THE PENDING DRAFT

Brainpickings Legendary Designer Charles Eames

June 20, 2015

In addition to all of the “good goods” that they produced, the Eameses were prolific as educators, making many important contributions to the world of ideas.

Underlying all of their work is the principle that design should not be an act of creative self-expression but rather a process of problem solving.

Great article on brainpickings about Charles and Ray Eames. Now i want to read “an eames anthology” even more.

Brainpickings – Legendary Designer Charles Eames on Creativity, the Value of the Arts in Education, and His Advice to Students

Isaac Asimov – On Creativity

May 27, 2015

If you read one thing today, make it this text by Isaac Asimov on Creativity. It’s a short essay about his thoughts on what we humans need to come up with creative ideas.

This quote i liked particularly because it resembles something i thought about a lot lately.

Probably more inhibiting than anything else is a feeling of responsibility. The great ideas of the ages have come from people who weren’t paid to have great ideas, but were paid to be teachers or patent clerks or petty officials, or were not paid at all. The great ideas came as side issues.

To feel guilty because one has not earned one’s salary because one has not had a great idea is the surest way, it seems to me, of making it certain that no great idea will come in the next time either.

What would it be like if we all would have a basic income that is not coupled to any work at all? And the “work” we would still do was unpaid for? Would we really fail as a society because no one would want to work anymore, as some might think? Would no one ever clean a toilet again?
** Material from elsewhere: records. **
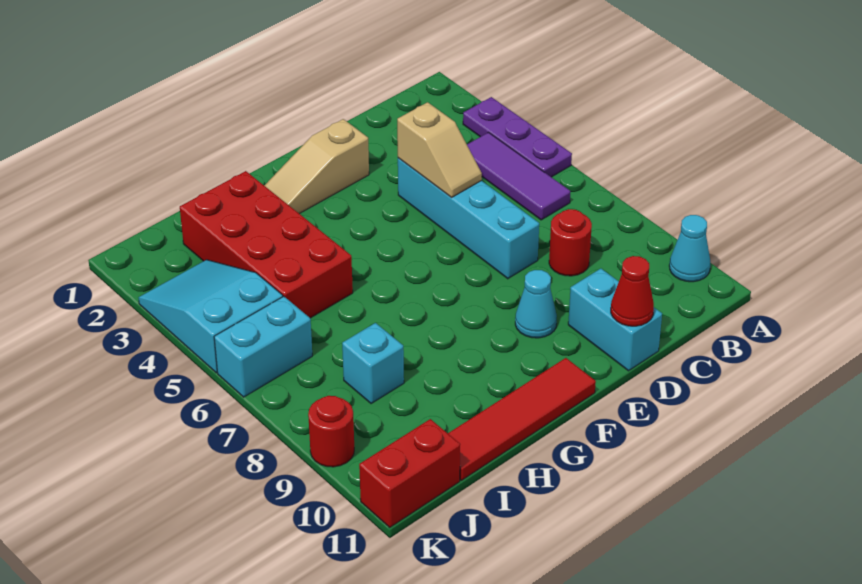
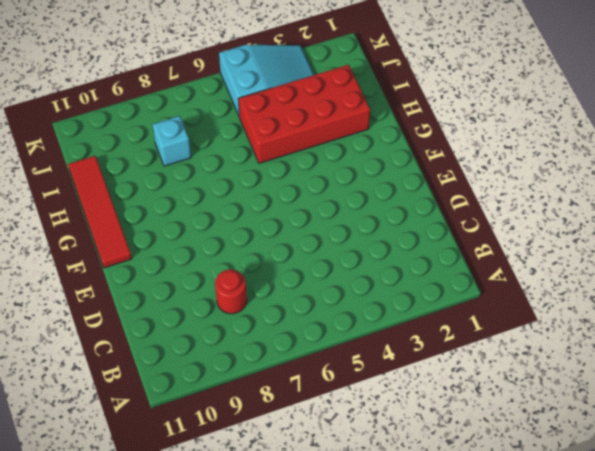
none -> purple plate A3:A5 level 1
none -> cyan cone A10 level 1
none -> purple tile B4:B6 level 1

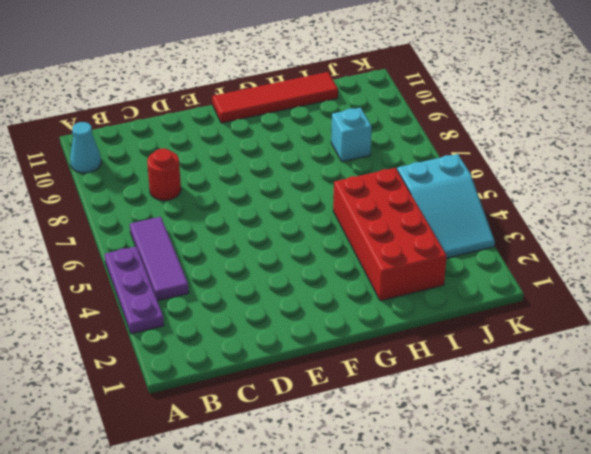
none -> cyan brick D4:D7 level 1
none -> cyan brick D10:D11 level 1
none -> tan slope E2:G2 level 1 top E

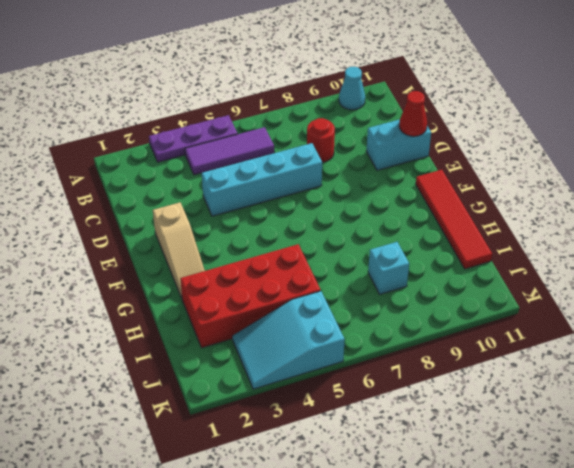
none -> cyan cone E9 level 1
none -> cyan brick J6:K6 level 1
none -> red brick J11:K11 level 1

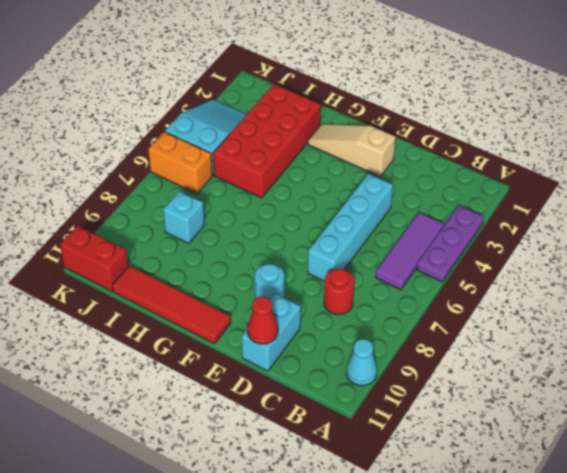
cyan round brick E9 level 1 -> cyan cone E9 level 1
orange brick J6:K6 level 1 -> cyan brick J6:K6 level 1
none -> red round brick K9 level 1
none -> tan slope D4:D5 level 2 top 4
Or would we be able to come up with much better and more creative ideas and solve problems in ways we would never even possibly imagine otherwise? I’m pretty certain the latter is more likely to be true.

But thats for another post. The text by Asimov has so many quotable parts, so better go ahead and read it in full.

Isaac Asimov – On Creativity

Solve almost no one’s problem

February 1, 2015

The chances that everyone is going to applaud you, never mind even become aware you exist, are virtually nil. Most brands and organizations and individuals that fail fall into the chasm of trying to be all things in order to please everyone, and end up reaching no one.

(Seth Godin)

It’s easy to fall into this trap. We had a similar discussion when we started working on picu some time ago and at first it felt intriguing to try and build The one and only tool for photographers™ but we quickly realized why that’s going to be a bad idea.

What really helped us to figure out what exactly we want to build, and what not, was writing down imaginary user stories of potential clients who could use our product when its finished. What problem should it solve for them, how would they use it and so on. But maybe even more important than that, we wrote down what we called “anti-userstories“. Use cases we deliberately said no to, problems that we don’t want to be able to solve, photographers workflows who will be better served with other tools.

While this seemed silly at first and was a funny exercise, it actually helped us a lot to stay focused and made a lot of our decisions along the way easier.

We are completely aware that our plugin won’t serve every photographer out there, maybe, not even most. But we hope that almost no one will be amazed.